Saved entries:
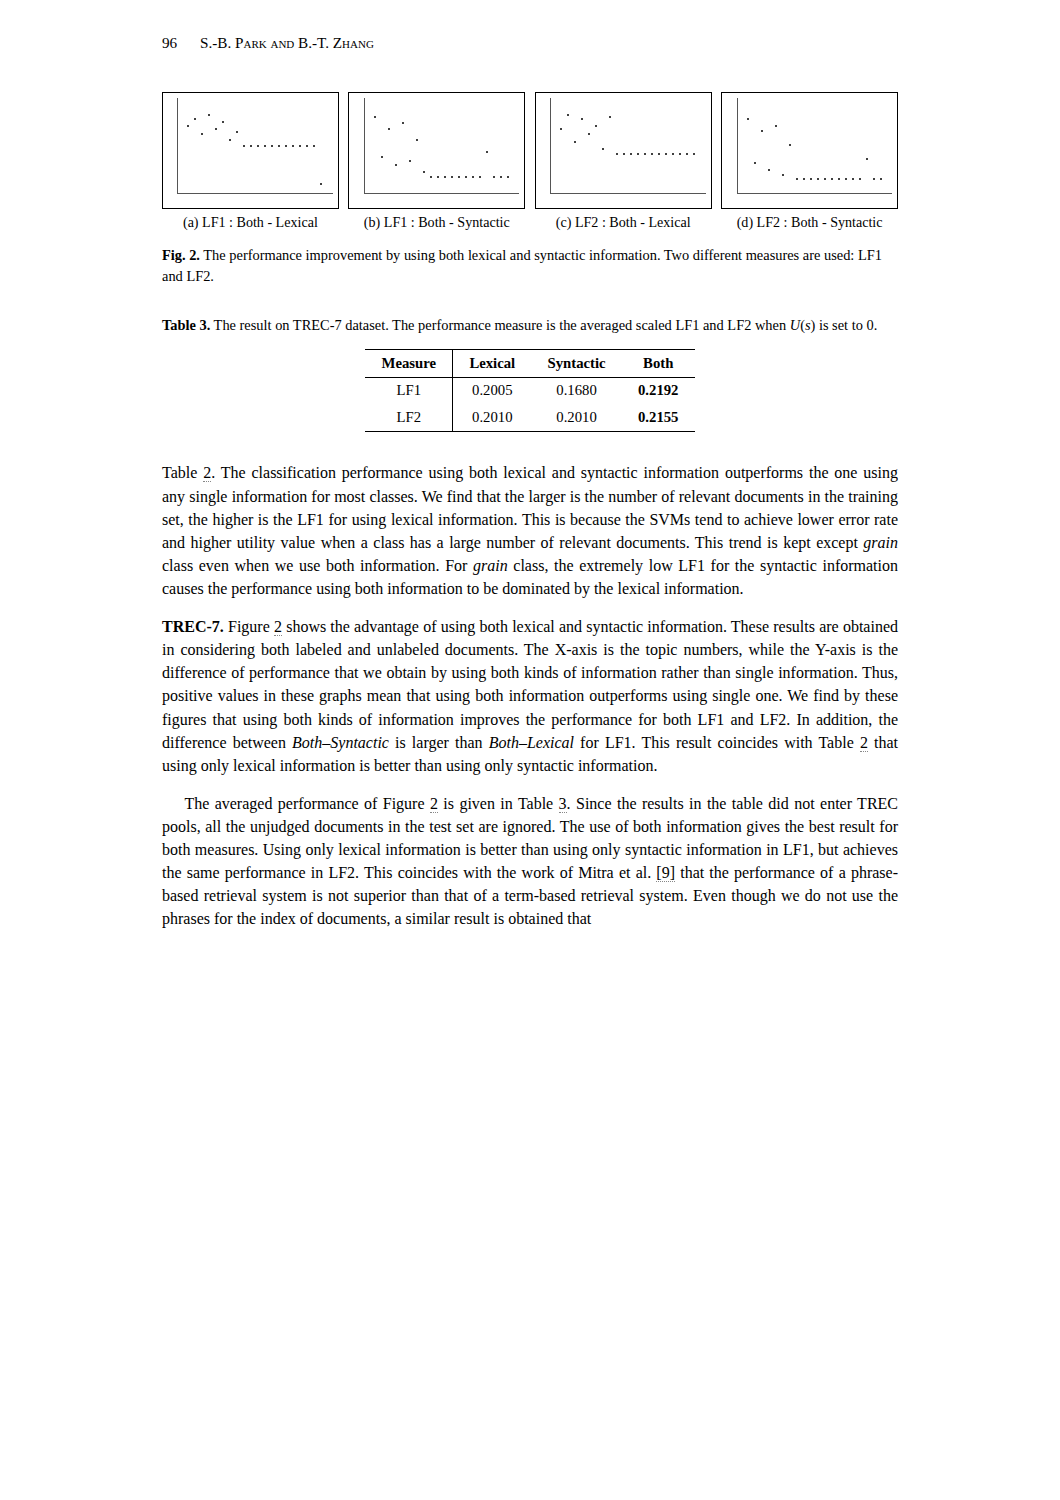96 S.-B. Park and B.-T. Zhang
(a) LF1 : Both - Lexical
(b) LF1 : Both - Syntactic
(c) LF2 : Both - Lexical
(d) LF2 : Both - Syntactic
Fig. 2. The performance improvement by using both lexical and syntactic information. Two different measures are used: LF1 and LF2.
Table 3. The result on TREC-7 dataset. The performance measure is the averaged scaled LF1 and LF2 when U(s) is set to 0.
| Measure | Lexical | Syntactic | Both |
| --- | --- | --- | --- |
| LF1 | 0.2005 | 0.1680 | 0.2192 |
| LF2 | 0.2010 | 0.2010 | 0.2155 |
Table 2. The classification performance using both lexical and syntactic information outperforms the one using any single information for most classes. We find that the larger is the number of relevant documents in the training set, the higher is the LF1 for using lexical information. This is because the SVMs tend to achieve lower error rate and higher utility value when a class has a large number of relevant documents. This trend is kept except grain class even when we use both information. For grain class, the extremely low LF1 for the syntactic information causes the performance using both information to be dominated by the lexical information.
TREC-7. Figure 2 shows the advantage of using both lexical and syntactic information. These results are obtained in considering both labeled and unlabeled documents. The X-axis is the topic numbers, while the Y-axis is the difference of performance that we obtain by using both kinds of information rather than single information. Thus, positive values in these graphs mean that using both information outperforms using single one. We find by these figures that using both kinds of information improves the performance for both LF1 and LF2. In addition, the difference between Both–Syntactic is larger than Both–Lexical for LF1. This result coincides with Table 2 that using only lexical information is better than using only syntactic information.
The averaged performance of Figure 2 is given in Table 3. Since the results in the table did not enter TREC pools, all the unjudged documents in the test set are ignored. The use of both information gives the best result for both measures. Using only lexical information is better than using only syntactic information in LF1, but achieves the same performance in LF2. This coincides with the work of Mitra et al. [9] that the performance of a phrase-based retrieval system is not superior than that of a term-based retrieval system. Even though we do not use the phrases for the index of documents, a similar result is obtained that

-- Your objective --
Start with the line above that contains "(c) LF2 : Both - Lexical" and stop after the line that contains "Table 2. The". Output those lines exactly, and only those.

-- Reply to the exercise --
(c) LF2 : Both - Lexical
(d) LF2 : Both - Syntactic
Fig. 2. The performance improvement by using both lexical and syntactic information. Two different measures are used: LF1 and LF2.
Table 3. The result on TREC-7 dataset. The performance measure is the averaged scaled LF1 and LF2 when U(s) is set to 0.
| Measure | Lexical | Syntactic | Both |
| --- | --- | --- | --- |
| LF1 | 0.2005 | 0.1680 | 0.2192 |
| LF2 | 0.2010 | 0.2010 | 0.2155 |
Table 2. The classification performance using both lexical and syntactic information outperforms the one using any single information for most classes. We find that the larger is the number of relevant documents in the training set, the higher is the LF1 for using lexical information. This is because the SVMs tend to achieve lower error rate and higher utility value when a class has a large number of relevant documents. This trend is kept except grain class even when we use both information. For grain class, the extremely low LF1 for the syntactic information causes the performance using both information to be dominated by the lexical information.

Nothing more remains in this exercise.